WINSTON-SALEM, N.C., Oct. 29, 2025 — Scientists at Wake Forest University School of Medicine , in collaboration with researchers at Weill Cornell Medicine, have made a breakthrough in understanding why many cancer patients develop nerve damage after chemotherapy. Their new study reveals that a stress response inside certain immune cells can trigger this debilitating side effect. This discovery could open the door to new ways to prevent or treat nerve damage in cancer patients.
The study was published online today in Science Translational Medicine .
Chemotherapy-induced peripheral neuropathy is a common and often severe side effect of cancer treatment, especially with drugs like paclitaxel. It can cause tingling, numbness and pain in the hands and feet, sometimes forcing patients to stop life-saving treatment early. Up to half of all patients receiving chemotherapy may experience this condition, but until now, the exact cause has remained a mystery.
To better understand this nerve toxicity that could be painful, scientists used a well-established mouse model that closely reflects the nerve problems experienced by people undergoing cancer treatment. This model allowed researchers to observe how a specific immune cell pathway, known as IRE1α, contributes to triggering inflammation that led to neurotoxicity and pain. By blocking the IRE1α pathway in the immune cells of these mice, either through genetic techniques or with an IRE1a inhibitor, the team was able to prevent the development of nerve damage, pain and toxic inflammation.
The researchers also studied a group of patients from Atrium Health Wake Forest Baptist's National Cancer Institute-designated Comprehensive Cancer Center . The patients were receiving chemotherapy for gynecological cancers, collecting blood samples before and after treatment to measure IRE1α activity in their immune cells. They found that patients with higher IRE1α activation were more likely to develop severe neuropathy due to chemotherapy, directly linking the mouse model findings to patient outcomes.
Key Findings
- Chemotherapy activates a stress sensor (IRE1α) in immune cells, triggering inflammation and nerve damage.
- Blocking this sensor in mice prevented nerve pain and damage, suggesting a new treatment target.
- In patients, higher activation of this stress sensor in blood cells was linked to more severe nerve symptoms and also to the initiation of neuropathy symptoms.
"Our research shows that a stress response inside immune cells is a key contributor to chemotherapy-induced neuropathy that could be painful and debilitating. By targeting this pathway, we may be able to protect patients from one of the most challenging side effects of cancer treatment," said E. Alfonso Romero-Sandoval , M.D., Ph.D., professor of anesthesiology at Wake Forest University School of Medicine and the study's corresponding author. "Our study opens the opportunity to further explore if this pathway could be used to predict what patients will develop this condition and therefore could help clinicians implement patient-tailored treatments," Romero-Sandoval said.
The discovery could lead to new drugs that block this pathway, helping patients stay on their cancer treatment without suffering from painful side effects.
According to Romero-Sandoval, who is a member of the Atrium Health Wake Forest Baptist Comprehensive Cancer Center, this is the first study to show that the IRE1α stress sensor in immune cells is directly linked to nerve damage from chemotherapy.

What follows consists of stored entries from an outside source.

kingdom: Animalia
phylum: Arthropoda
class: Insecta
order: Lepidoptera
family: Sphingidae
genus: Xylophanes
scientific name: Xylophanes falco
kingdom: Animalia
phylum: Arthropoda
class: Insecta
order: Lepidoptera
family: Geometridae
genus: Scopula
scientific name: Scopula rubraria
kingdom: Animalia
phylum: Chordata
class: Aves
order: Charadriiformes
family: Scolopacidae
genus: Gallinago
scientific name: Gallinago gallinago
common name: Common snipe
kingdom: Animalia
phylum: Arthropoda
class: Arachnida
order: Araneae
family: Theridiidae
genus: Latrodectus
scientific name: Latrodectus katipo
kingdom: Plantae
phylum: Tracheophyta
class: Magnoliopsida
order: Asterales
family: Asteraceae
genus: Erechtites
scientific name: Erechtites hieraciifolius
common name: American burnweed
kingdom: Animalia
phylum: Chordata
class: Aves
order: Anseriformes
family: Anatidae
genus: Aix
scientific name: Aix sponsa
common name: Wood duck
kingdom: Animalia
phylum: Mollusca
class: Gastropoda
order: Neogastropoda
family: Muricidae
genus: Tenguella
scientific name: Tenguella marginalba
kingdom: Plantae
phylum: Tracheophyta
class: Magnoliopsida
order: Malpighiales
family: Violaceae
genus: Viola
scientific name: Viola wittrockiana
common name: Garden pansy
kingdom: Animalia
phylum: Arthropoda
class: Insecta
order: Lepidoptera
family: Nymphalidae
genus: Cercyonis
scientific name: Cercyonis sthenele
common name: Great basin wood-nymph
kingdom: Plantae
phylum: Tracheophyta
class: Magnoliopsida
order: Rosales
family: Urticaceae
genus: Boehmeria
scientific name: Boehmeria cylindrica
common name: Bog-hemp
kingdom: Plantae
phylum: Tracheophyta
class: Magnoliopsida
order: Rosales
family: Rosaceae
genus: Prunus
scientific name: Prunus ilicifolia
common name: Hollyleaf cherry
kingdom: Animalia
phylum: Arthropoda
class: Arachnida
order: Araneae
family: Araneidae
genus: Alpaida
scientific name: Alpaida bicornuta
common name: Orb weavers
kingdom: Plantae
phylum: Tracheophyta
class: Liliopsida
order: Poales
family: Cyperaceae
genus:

The team plans to conduct larger clinical studies to confirm these findings and test whether the IRE1α pathway could be used as a biomarker for disease progression and if drugs that block this stress sensor can safely prevent or reduce nerve damage in cancer patients. They also hope to explore whether this approach could help with other types of nerve pain. Interestingly, an IRE1a inhibitor is currently in clinical trials to improve anti-cancer effects of chemotherapy, including paclitaxel.
This research was supported by the National Cancer Institute and the National Institute of Neurological Disorders and Stroke of the National Institutes of Health, as well as the U.S. Department of Defense. Additional support came from the Atrium Health Wake Forest Baptist Comprehensive Cancer Center.
Wake Forest University School of Medicine, the academic core of Advocate Health, advances cancer care through more than 1,000 clinical trials nationwide. At the heart of this work is the NCI-designated Comprehensive Cancer Center at Atrium Health Wake Forest Baptist, where members lead research and innovation as a cornerstone of progress for over 50 years.